= Collaro =

Collaro was the name of a major early British manufacturer of gramophones, record players, and tape decks, throughout the early years of sound reproduction.

Collaro Ltd was founded in 1920 by Christopher Collaro at 23 Garway Road, London, and became a private company in 1924. The company moved to the Culmore Works, Culmore Road, Peckham, London in 1926.

During World War II the company was engaged in munitions work and temporarily relocated to the Valley Works, Langley Mill, Derbyshire when its London factory was bombed.

In 1948 the company moved to the Ripple Works, By-Pass Road, Barking, Essex.

In 1961 it was described as the largest manufacturers of record changers in the United Kingdom, and also manufactured fan heaters. In 1960 it was reported in US publication 'Billboard' that the President of the American Magnavox corporation, Frank Freimann had announced the 'acquisition' of Collaro, along with managing director of Collaro, Isaac Wolfson.
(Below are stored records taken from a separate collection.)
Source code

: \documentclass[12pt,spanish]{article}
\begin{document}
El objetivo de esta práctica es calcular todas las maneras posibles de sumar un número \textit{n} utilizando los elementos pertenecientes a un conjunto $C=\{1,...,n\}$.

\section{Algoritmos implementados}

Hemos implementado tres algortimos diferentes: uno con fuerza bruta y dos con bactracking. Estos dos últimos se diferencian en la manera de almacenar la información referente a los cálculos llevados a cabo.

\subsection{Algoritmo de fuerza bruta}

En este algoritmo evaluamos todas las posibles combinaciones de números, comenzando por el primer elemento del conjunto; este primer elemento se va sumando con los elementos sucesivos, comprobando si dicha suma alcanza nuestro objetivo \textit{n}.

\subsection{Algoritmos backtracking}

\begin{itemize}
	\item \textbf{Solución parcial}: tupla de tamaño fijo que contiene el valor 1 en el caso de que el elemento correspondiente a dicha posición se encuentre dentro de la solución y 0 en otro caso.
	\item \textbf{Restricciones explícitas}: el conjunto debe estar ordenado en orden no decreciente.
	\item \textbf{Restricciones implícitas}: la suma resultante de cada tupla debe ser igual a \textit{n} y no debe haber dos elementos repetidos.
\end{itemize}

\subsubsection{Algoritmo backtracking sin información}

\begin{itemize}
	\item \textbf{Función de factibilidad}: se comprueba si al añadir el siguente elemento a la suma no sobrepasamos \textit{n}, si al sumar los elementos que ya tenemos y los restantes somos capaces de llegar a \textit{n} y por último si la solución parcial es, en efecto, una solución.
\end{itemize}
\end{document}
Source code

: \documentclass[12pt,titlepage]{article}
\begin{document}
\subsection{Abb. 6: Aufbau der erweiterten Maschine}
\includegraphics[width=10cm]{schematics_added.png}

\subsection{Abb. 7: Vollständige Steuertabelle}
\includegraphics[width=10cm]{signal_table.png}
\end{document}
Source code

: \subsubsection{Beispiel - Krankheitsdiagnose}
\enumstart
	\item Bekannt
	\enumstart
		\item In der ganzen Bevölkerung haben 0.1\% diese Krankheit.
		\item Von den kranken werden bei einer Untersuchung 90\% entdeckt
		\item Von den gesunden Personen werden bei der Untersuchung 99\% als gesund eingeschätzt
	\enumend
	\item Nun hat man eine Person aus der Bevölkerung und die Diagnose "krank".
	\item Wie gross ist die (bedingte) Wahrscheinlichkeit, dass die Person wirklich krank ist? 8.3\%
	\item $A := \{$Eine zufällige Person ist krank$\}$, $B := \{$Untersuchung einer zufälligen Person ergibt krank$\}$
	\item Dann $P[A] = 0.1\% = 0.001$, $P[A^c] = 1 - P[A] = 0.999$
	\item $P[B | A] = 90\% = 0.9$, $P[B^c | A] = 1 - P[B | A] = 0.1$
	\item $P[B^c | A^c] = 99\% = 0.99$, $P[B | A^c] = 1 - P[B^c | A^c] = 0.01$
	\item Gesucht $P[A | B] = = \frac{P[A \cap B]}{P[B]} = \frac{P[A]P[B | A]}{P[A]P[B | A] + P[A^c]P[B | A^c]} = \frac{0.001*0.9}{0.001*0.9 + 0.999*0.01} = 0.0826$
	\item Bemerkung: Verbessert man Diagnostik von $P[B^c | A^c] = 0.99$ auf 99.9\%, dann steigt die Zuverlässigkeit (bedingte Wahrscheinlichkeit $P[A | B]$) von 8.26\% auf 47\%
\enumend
However, he is also reported as noting that "the linking of the two firms carries not only product but distribution ramifications," which suggests some sort of cooperative alliance with acquisition of selling rights rather than a total 'buy-out'. Isaac Wolfson, a major British industrialist, was at the time also the head of Great Universal Stores, a large chain of retail outlets throughout Britain, Continental Europe, and the British Empire, suggesting perhaps that an earlier link-up took place between Wolfson and the originators of Collaro. The record decks comprised the mechanical unit incorporating a turntable and pickup, without electronics, and were built into many manufactured and home-constructed record players of the time. Magnavox were acquired by Philips in 1974.

The Collaro Transcriptor, and Collaro Studio were tape decks (mechanisms without associated electronics) that were incorporated into many home tape recorders at the time. Unlike some other makes of deck, they accommodated 7-inch tape reels, rather than 5.75-inch, giving longer playing time, and had three speeds selectable up to 7.5 inches/second.